The prompt-engineering approach works but has real failure modes:

  • Knowledge-first is advisory, not enforced. LLMs skip knowledge reading under complex prompts and guess parameters instead — leading to wrong queries with wildcard regex instead of exact values.
  • Permissions are fragile. Background sub-agents silently fail when a tool isn't pre-approved. Users must manually maintain allowlists across projects.
  • No structured discovery. Users can't run claude experts list to see what's available. The registry is buried in markdown prose.
  • Bootstrap is hacky. Injecting sys.path.insert(0, ...) and os.chdir(...) via prompt text is unreliable.
  • Output routing is convention-only. Nothing prevents a sub-agent from writing to the expert's directory or returning excessive intermediate context.
  • No progress visibility. Background Task agents can't be checked mid-execution.

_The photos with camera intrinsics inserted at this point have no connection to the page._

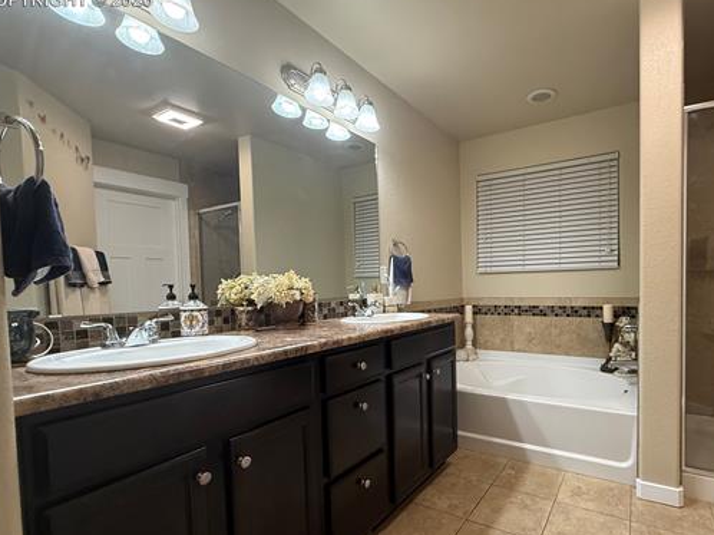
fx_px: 371
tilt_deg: -3.1
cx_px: 436
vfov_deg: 71.3
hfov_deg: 86.4
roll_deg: +1.1
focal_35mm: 18
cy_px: 300
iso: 320
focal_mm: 2.22
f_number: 2.2
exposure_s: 1/120
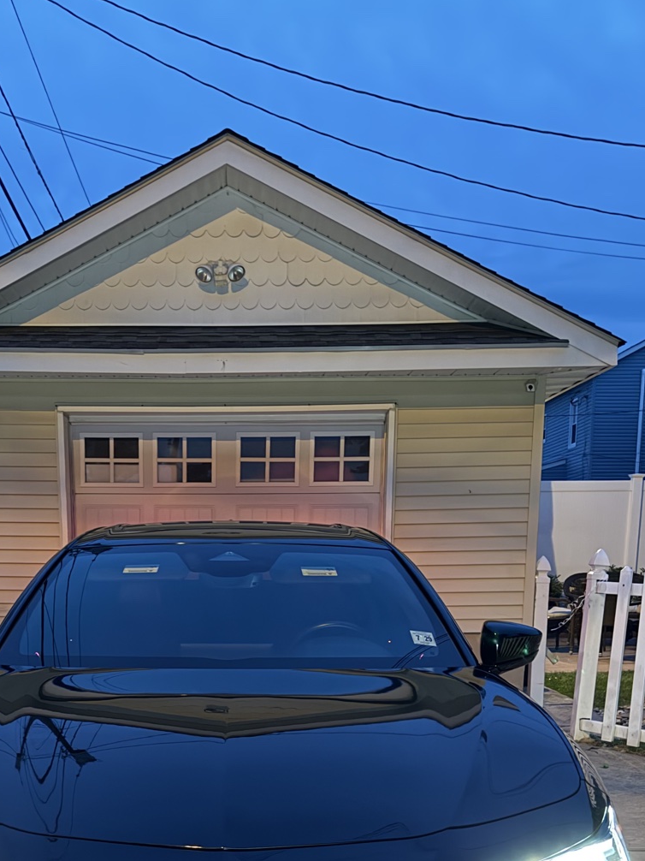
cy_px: 747
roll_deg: -1.8
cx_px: 211
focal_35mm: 42
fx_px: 1044
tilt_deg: -9.5
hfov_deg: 34.0
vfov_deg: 41.8
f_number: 1.78
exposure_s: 1/30
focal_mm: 6.76
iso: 2000
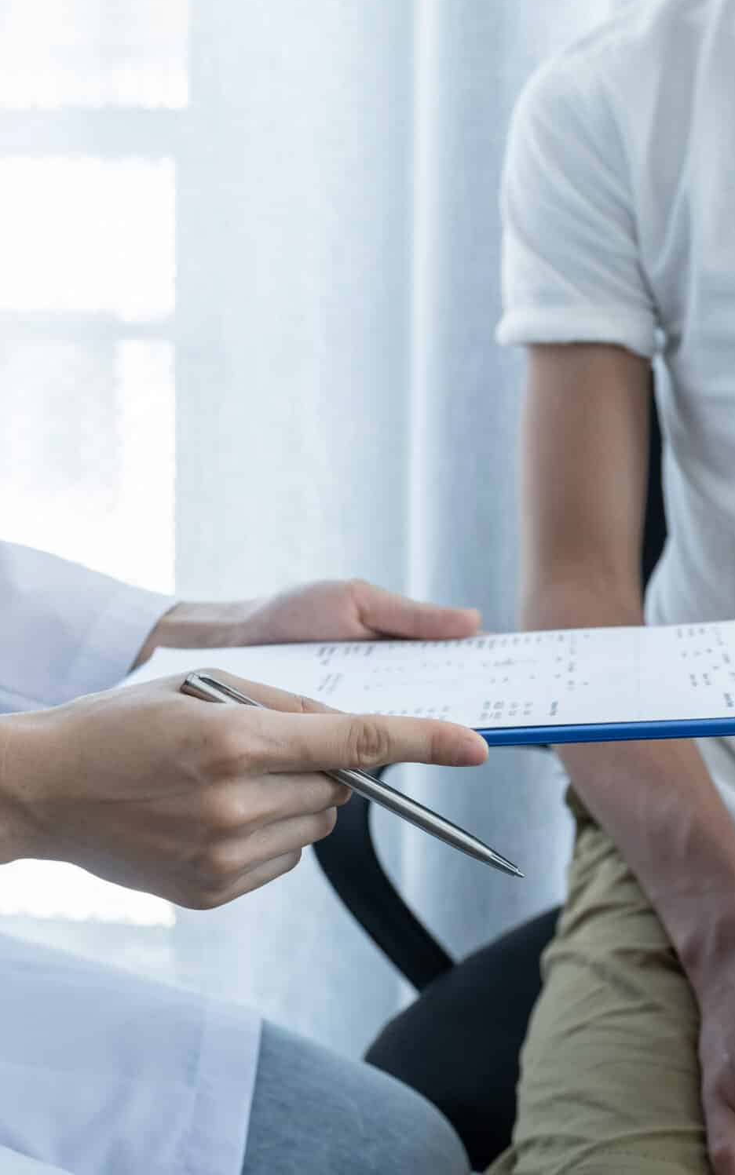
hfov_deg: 21.3
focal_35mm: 61
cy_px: 652
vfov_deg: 33.4
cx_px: 351
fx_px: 1954
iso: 500
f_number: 3.2
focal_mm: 23.4
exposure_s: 1/250
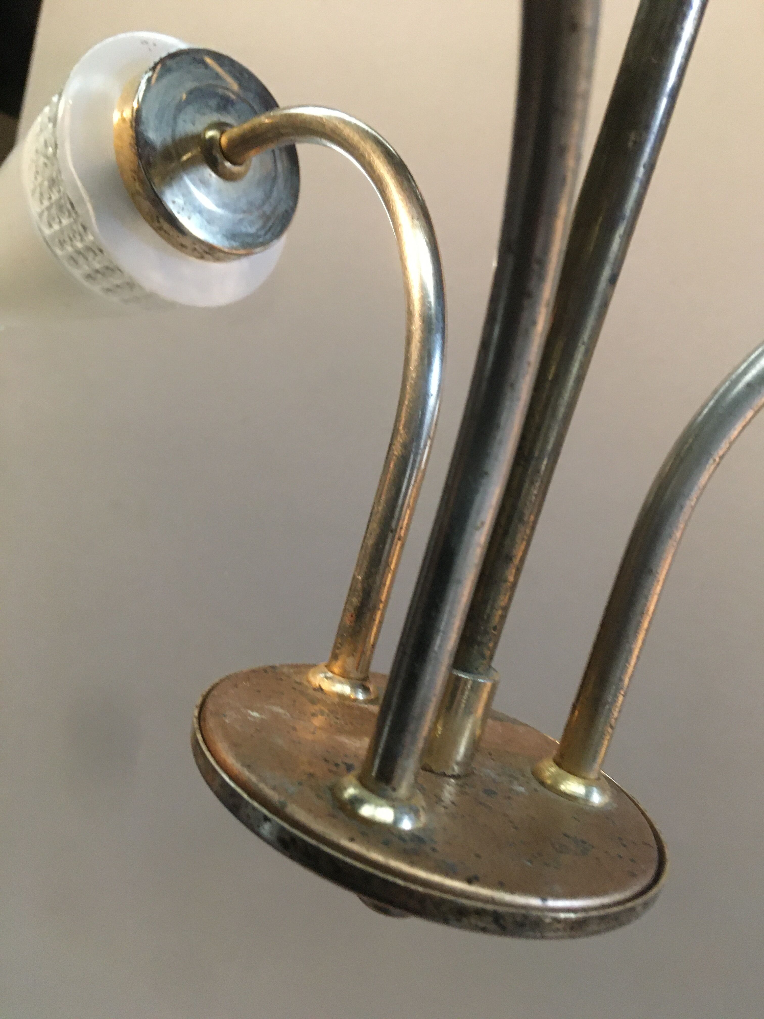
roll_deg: -17.1
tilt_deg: -12.4
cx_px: 382
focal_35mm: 29
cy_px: 510
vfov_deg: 61.7
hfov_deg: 48.2
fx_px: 853
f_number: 2.2
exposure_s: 1/20
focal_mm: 4.15
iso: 200
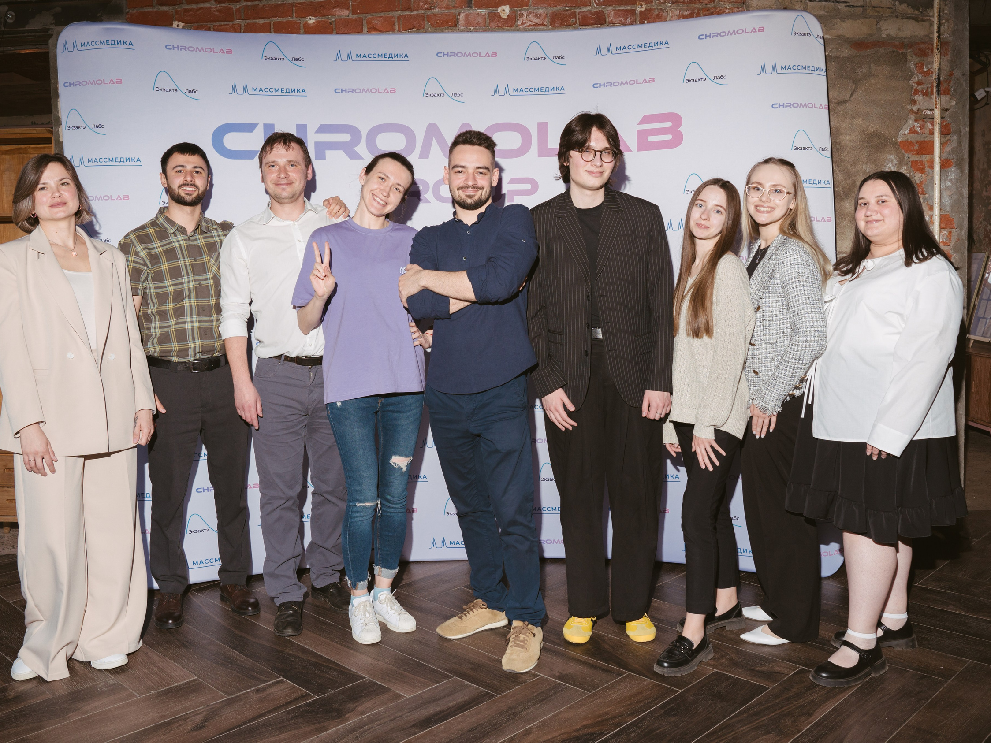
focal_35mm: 32
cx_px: 476
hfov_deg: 56.8
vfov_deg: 44.1
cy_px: 354
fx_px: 916
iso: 250
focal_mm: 28
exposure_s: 1/160
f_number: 6.3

Native support would make these guarantees structural, not behavioral.

Scope

This is not asking for a full plugin/extension system. It's a focused addition:

  1. A config file format for declaring expert repos
  2. A runtime mechanism to spawn scoped sub-agents from that config
  3. Enforcement of knowledge-first loading, output routing, and context isolation
  4. A way for users to discover and manage registered experts

Prior Art

  • MCP servers solve a related problem (external tool access) but at the tool level, not the project level. An expert is a bundle of tools + knowledge + runtime + domain expertise.
  • Named agents (~/.claude/agents/) are close but lack structured config, knowledge-first enforcement, and output routing.
  • Skills solve reusable single actions but not cross-project, multi-step expert workflows with their own runtimes and knowledge bases (see comparison above).